:: Input for this task ::

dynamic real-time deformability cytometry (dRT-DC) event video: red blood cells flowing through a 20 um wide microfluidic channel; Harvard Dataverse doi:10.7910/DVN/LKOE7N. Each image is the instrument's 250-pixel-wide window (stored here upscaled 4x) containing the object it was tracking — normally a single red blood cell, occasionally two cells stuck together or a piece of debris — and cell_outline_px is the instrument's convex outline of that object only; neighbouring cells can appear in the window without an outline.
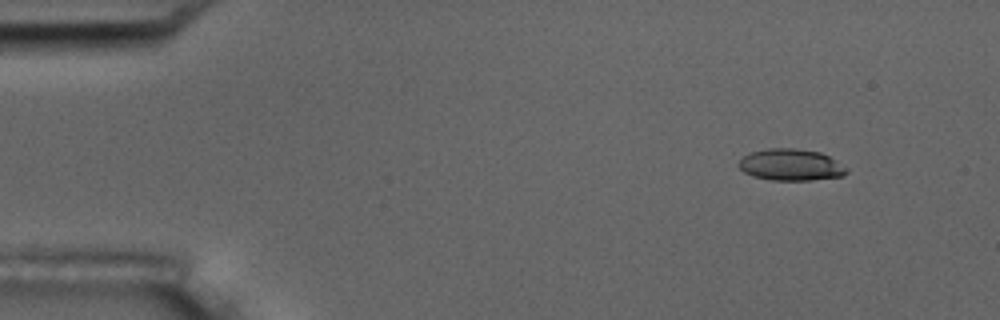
{"species": "common noctule bat (a hibernating species)", "species_latin": "Nyctalus noctula", "temperature_condition": "room temperature", "stored_images_in_passage": 4, "camera_frame_rate_fps": 3000, "um_per_image_px": 0.085, "animal": {"sex": "male", "body_mass_g": 17.5, "forearm_length_mm": 52.3}, "frame": {"image": 1, "passage_image": 1, "time_ms": 0.0, "image_size_px": [1000, 320], "cell_outline_px": [[848, 172], [844, 176], [812, 180], [772, 180], [752, 176], [744, 172], [736, 164], [744, 156], [752, 152], [768, 148], [792, 148], [820, 152], [836, 160], [848, 168]], "centroid_in_image_um": [67.24, 14.02], "position_along_channel_um": 17.8, "area_um2": 19.94}}
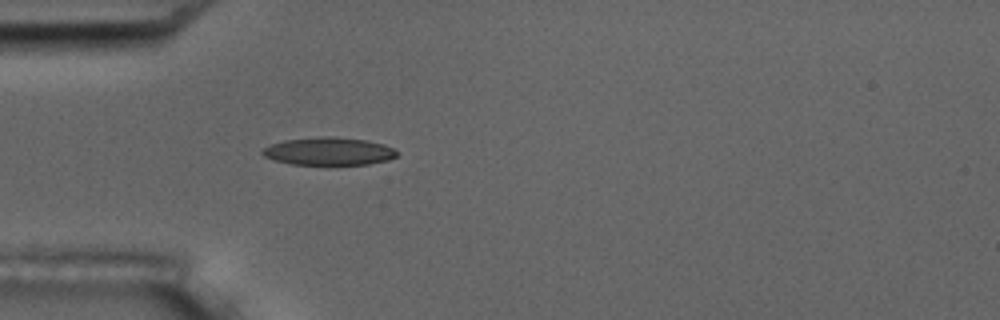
{"frame": {"image": 2, "passage_image": 4, "time_ms": 3.667, "image_size_px": [1000, 320], "cell_outline_px": [[396, 156], [388, 160], [368, 164], [292, 164], [276, 160], [264, 156], [260, 152], [264, 148], [272, 144], [284, 140], [324, 136], [336, 136], [368, 140], [384, 144], [392, 148], [396, 152]], "centroid_in_image_um": [27.96, 12.84], "position_along_channel_um": 57.0, "area_um2": 21.62}}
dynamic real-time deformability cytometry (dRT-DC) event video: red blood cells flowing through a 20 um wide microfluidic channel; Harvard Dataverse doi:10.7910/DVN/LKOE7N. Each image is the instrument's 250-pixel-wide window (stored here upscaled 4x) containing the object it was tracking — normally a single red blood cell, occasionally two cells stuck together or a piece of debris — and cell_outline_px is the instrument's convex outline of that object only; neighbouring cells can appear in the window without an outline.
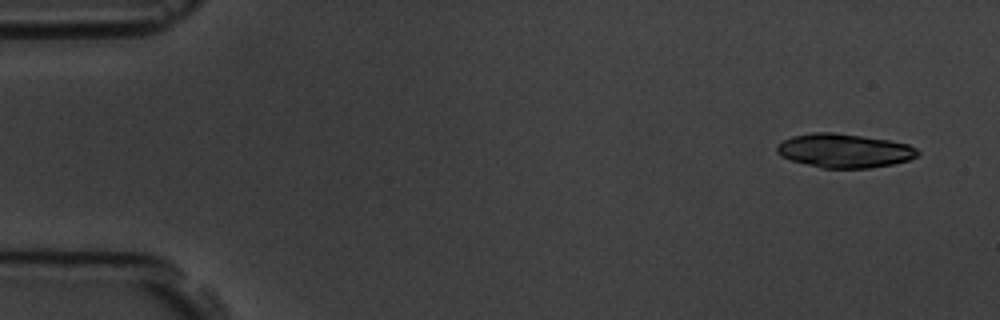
{"species": "common noctule bat (a hibernating species)", "species_latin": "Nyctalus noctula", "temperature_condition": "room temperature", "stored_images_in_passage": 5, "camera_frame_rate_fps": 3000, "um_per_image_px": 0.085, "animal": {"sex": "male", "body_mass_g": 19.5, "forearm_length_mm": 54.6}, "frame": {"image": 1, "passage_image": 1, "time_ms": 0.0, "image_size_px": [1000, 320], "cell_outline_px": [[920, 152], [916, 156], [908, 160], [892, 164], [868, 168], [820, 168], [792, 160], [780, 156], [776, 152], [776, 148], [784, 140], [792, 136], [812, 132], [832, 132], [888, 140], [908, 144], [916, 148]], "centroid_in_image_um": [71.75, 12.81], "position_along_channel_um": 13.3, "area_um2": 27.63}}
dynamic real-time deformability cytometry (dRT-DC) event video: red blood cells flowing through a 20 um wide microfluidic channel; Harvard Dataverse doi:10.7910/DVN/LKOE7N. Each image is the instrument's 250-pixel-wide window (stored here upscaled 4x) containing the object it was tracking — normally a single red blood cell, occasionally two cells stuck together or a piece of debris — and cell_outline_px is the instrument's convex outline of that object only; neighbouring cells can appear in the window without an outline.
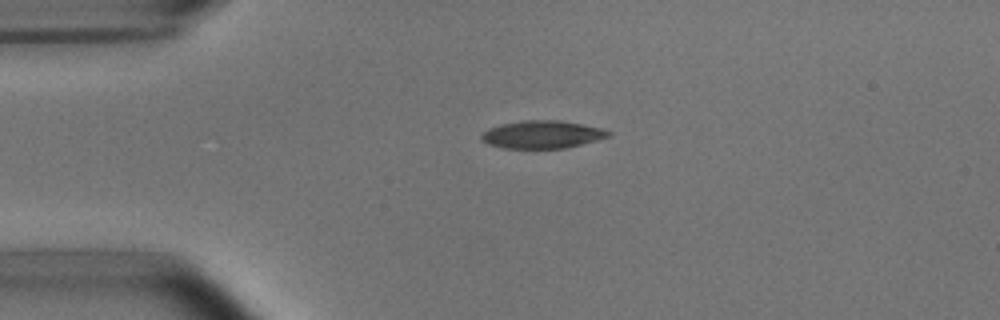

:::

Stated problem: Repeat the material above word for word, please, apart from its images.

Result for this task:
dynamic real-time deformability cytometry (dRT-DC) event video: red blood cells flowing through a 20 um wide microfluidic channel; Harvard Dataverse doi:10.7910/DVN/LKOE7N. Each image is the instrument's 250-pixel-wide window (stored here upscaled 4x) containing the object it was tracking — normally a single red blood cell, occasionally two cells stuck together or a piece of debris — and cell_outline_px is the instrument's convex outline of that object only; neighbouring cells can appear in the window without an outline.
{"species": "common noctule bat (a hibernating species)", "species_latin": "Nyctalus noctula", "temperature_condition": "room temperature", "stored_images_in_passage": 4, "camera_frame_rate_fps": 3000, "um_per_image_px": 0.085, "animal": {"sex": "male", "body_mass_g": 17.5, "forearm_length_mm": 52.3}, "frame": {"image": 1, "passage_image": 1, "time_ms": 0.0, "image_size_px": [1000, 320], "cell_outline_px": [[848, 172], [844, 176], [812, 180], [772, 180], [752, 176], [744, 172], [736, 164], [744, 156], [752, 152], [768, 148], [792, 148], [820, 152], [836, 160], [848, 168]], "centroid_in_image_um": [67.24, 14.02], "position_along_channel_um": 17.8, "area_um2": 19.94}}
{"frame": {"image": 2, "passage_image": 4, "time_ms": 3.667, "image_size_px": [1000, 320], "cell_outline_px": [[396, 156], [388, 160], [368, 164], [292, 164], [276, 160], [264, 156], [260, 152], [264, 148], [272, 144], [284, 140], [324, 136], [336, 136], [368, 140], [384, 144], [392, 148], [396, 152]], "centroid_in_image_um": [27.96, 12.84], "position_along_channel_um": 57.0, "area_um2": 21.62}}
dynamic real-time deformability cytometry (dRT-DC) event video: red blood cells flowing through a 20 um wide microfluidic channel; Harvard Dataverse doi:10.7910/DVN/LKOE7N. Each image is the instrument's 250-pixel-wide window (stored here upscaled 4x) containing the object it was tracking — normally a single red blood cell, occasionally two cells stuck together or a piece of debris — and cell_outline_px is the instrument's convex outline of that object only; neighbouring cells can appear in the window without an outline.
{"species": "common noctule bat (a hibernating species)", "species_latin": "Nyctalus noctula", "temperature_condition": "room temperature", "stored_images_in_passage": 5, "camera_frame_rate_fps": 3000, "um_per_image_px": 0.085, "animal": {"sex": "male", "body_mass_g": 19.5, "forearm_length_mm": 54.6}, "frame": {"image": 1, "passage_image": 1, "time_ms": 0.0, "image_size_px": [1000, 320], "cell_outline_px": [[920, 152], [916, 156], [908, 160], [892, 164], [868, 168], [820, 168], [792, 160], [780, 156], [776, 152], [776, 148], [784, 140], [792, 136], [812, 132], [832, 132], [888, 140], [908, 144], [916, 148]], "centroid_in_image_um": [71.75, 12.81], "position_along_channel_um": 13.3, "area_um2": 27.63}}
dynamic real-time deformability cytometry (dRT-DC) event video: red blood cells flowing through a 20 um wide microfluidic channel; Harvard Dataverse doi:10.7910/DVN/LKOE7N. Each image is the instrument's 250-pixel-wide window (stored here upscaled 4x) containing the object it was tracking — normally a single red blood cell, occasionally two cells stuck together or a piece of debris — and cell_outline_px is the instrument's convex outline of that object only; neighbouring cells can appear in the window without an outline.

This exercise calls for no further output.